Trip to Cape Cod and Martha’s Vineyard
It is now early August, the perfect time for a quick road trip to Cape Cod, and Martha’s vineyard before summer ends. After a long drive through Western Massachusetts, Mr. EastHill Vegan, and I found our way to Hyannis, just in time to meet up with family for dinner.
While wandering around main street, visiting some of the shops, we chose to eat at a Mexican style restaurant called Beech Tree Cantina, with outdoor seating. I had the vegetable burrito with sweet potato fries, and shared freshly made guacamole.
Given more time I would love to explore this part of Cape Cod more. If you are ever here check out the vegetarian/vegan restaurant called the Green Lotus Cafe. Unfortunately, they where not open while we where there, but it looks like a good place for breakfast, or lunch.
We spent the night in a classic New England house, turned B&B. If you are visiting Cape Cod as a vegan I recommend checking out the Shady Hollow Inn. The inn has a quiet relaxing feel, but the best part was probably the delicious vegan breakfast! They are very accommodating when creating delicious dishes for any dietary needs.
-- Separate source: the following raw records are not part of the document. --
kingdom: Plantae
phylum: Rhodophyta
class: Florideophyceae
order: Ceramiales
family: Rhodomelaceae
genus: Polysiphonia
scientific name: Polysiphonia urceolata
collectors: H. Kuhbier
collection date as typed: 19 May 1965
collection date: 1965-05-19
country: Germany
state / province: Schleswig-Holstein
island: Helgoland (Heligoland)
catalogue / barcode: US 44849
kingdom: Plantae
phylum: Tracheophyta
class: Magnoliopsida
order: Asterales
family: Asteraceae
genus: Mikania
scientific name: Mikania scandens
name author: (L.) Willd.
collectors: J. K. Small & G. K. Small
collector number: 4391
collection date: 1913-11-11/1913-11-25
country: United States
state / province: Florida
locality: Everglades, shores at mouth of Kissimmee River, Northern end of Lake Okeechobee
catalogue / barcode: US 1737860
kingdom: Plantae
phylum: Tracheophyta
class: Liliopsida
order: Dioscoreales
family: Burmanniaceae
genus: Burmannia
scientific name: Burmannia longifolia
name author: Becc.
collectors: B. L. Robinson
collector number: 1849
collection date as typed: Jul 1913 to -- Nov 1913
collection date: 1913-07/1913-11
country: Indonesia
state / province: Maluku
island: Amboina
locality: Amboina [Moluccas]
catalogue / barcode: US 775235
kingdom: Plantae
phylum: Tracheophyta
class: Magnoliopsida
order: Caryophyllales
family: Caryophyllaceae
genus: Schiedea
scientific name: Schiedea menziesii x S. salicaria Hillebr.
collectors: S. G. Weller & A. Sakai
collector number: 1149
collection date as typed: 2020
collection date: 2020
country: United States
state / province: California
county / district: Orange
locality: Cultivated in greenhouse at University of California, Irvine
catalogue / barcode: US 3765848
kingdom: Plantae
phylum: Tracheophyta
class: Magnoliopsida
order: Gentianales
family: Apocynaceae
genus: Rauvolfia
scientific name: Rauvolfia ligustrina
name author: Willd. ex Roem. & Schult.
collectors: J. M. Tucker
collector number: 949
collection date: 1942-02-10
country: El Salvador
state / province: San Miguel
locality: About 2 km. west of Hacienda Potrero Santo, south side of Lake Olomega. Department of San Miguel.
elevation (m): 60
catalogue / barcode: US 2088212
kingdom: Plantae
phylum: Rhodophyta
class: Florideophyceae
After breakfast we boarded a ferry headed for Martha’s vineyard. The weather was perfect for viewing the cliffs in Aquinnah, owned by the Wampanoag Indians. The site had a places to eat as well as some huts showing the history of the native people that live there. You may recognize the lighthouse from the movie Jaws, which you can climb to the top of.
For lunch we stopped at Bee Dee’s in Oak Bluffs. All vegan items had a green v next to them. The cafe has some seating available, but we took advantage of the hot summer day to eat by the water. My wrap consisted of, black beans, corn, zucchini, and guacamole. It also came with a bag of Cape Cod potato chips. You can take a self-guided tour at the factory located in Hyannis.
Before boarding the boat for our return trip we visited the famous ginger bread homes. These adorable cottages where part of the camp – meeting movement during the 19th century. At first people set up canvas tents on the site, bringing with them everything they would need. Over time it become more permanent, and people stayed longer. The Martha’s Vineyard Camp Meeting Association maintains one of the cottages as a museum. The houses are passed down through generations, however some of them can be rented, or occasionally purchased.
Once back in Hyannis we found a South American restaurant called Vista De Mare. The menu had a small vegetarian section, including a vegan option of Quinoa, and vegetables. The next day we packed up, and returned to Ithaca, but not without one more stop at the Buzzards Bay canal walk.